Work instructions » From the text on the top albums of 2012 below, reproduce word for word the passage between "Honorable Mentions" and "and American Slang.", inclusive.

Text excerpt »
I can also be followed on Twitter at @XEYeti, where I occasionally say something vaguely clever. If that’s your sort of thing.

Top Ten Albums of 2012

As the end of the year draws nigh, I, like so many other self-important know-it-alls, stoop to bequeath you, the audience, with my illuminating and elucidating best-of list for the year 2012. First, the also-rans.

Honorable Mentions

1. The Gaslight Anthem, Handwritten: Back when I first reviewed the album, I wasn’t all that impressed with it, and that hasn’t really changed. Not bad, but not up to the level of expectations I had after the one-two punch of The 59 Sound and American Slang.

2. Calexico, Algeria: A good album, but it didn’t really do much to grab my attention or work in a vein outside of what this band’s been doing for awhile now.

3. Neil Young & Crazy Horse, Psychedelic Pill: It’s classic-sounding Neil Young & Crazy Horse. If that’s something you don’t feel you have enough of in your life, it’ll definitely fill that hole, but it doesn’t do anything we haven’t heard from these guys over the past about 40 years.

Given information »
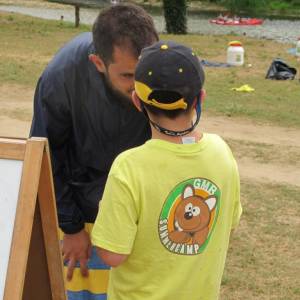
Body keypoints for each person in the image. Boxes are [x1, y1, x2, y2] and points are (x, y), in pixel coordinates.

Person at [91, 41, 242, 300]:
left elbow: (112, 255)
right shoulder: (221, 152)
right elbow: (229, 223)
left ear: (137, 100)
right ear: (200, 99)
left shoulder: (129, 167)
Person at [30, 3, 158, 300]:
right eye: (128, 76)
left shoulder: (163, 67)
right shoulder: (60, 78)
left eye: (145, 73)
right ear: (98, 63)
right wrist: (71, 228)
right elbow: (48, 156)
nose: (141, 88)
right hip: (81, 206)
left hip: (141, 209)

--

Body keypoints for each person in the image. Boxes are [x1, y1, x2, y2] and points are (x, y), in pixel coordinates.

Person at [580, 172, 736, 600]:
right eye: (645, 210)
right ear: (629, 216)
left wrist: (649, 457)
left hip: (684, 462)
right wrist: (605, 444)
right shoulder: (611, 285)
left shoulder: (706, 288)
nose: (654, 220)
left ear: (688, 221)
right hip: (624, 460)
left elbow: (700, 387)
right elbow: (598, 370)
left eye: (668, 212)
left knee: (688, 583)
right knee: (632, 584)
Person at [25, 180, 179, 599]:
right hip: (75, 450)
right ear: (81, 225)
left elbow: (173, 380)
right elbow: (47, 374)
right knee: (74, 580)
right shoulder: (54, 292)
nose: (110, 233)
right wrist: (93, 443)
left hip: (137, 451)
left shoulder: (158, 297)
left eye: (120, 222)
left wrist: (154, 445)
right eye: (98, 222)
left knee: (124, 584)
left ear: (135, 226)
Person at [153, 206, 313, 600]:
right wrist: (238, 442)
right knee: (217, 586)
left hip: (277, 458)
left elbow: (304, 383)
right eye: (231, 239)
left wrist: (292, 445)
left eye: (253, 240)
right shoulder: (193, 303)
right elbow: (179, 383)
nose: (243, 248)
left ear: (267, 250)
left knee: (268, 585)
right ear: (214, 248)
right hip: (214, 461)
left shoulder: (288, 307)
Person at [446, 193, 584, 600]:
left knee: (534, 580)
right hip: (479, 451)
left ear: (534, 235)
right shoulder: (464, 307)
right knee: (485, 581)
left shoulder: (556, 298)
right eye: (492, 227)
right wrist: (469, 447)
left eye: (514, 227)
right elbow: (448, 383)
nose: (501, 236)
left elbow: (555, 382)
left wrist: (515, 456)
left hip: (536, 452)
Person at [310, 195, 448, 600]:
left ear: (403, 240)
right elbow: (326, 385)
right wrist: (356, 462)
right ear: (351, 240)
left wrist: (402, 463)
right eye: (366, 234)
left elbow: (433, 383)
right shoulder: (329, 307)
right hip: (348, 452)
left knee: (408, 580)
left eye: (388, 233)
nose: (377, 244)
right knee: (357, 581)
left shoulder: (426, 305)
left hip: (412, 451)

Response area »
Honorable Mentions

1. The Gaslight Anthem, Handwritten: Back when I first reviewed the album, I wasn’t all that impressed with it, and that hasn’t really changed. Not bad, but not up to the level of expectations I had after the one-two punch of The 59 Sound and American Slang.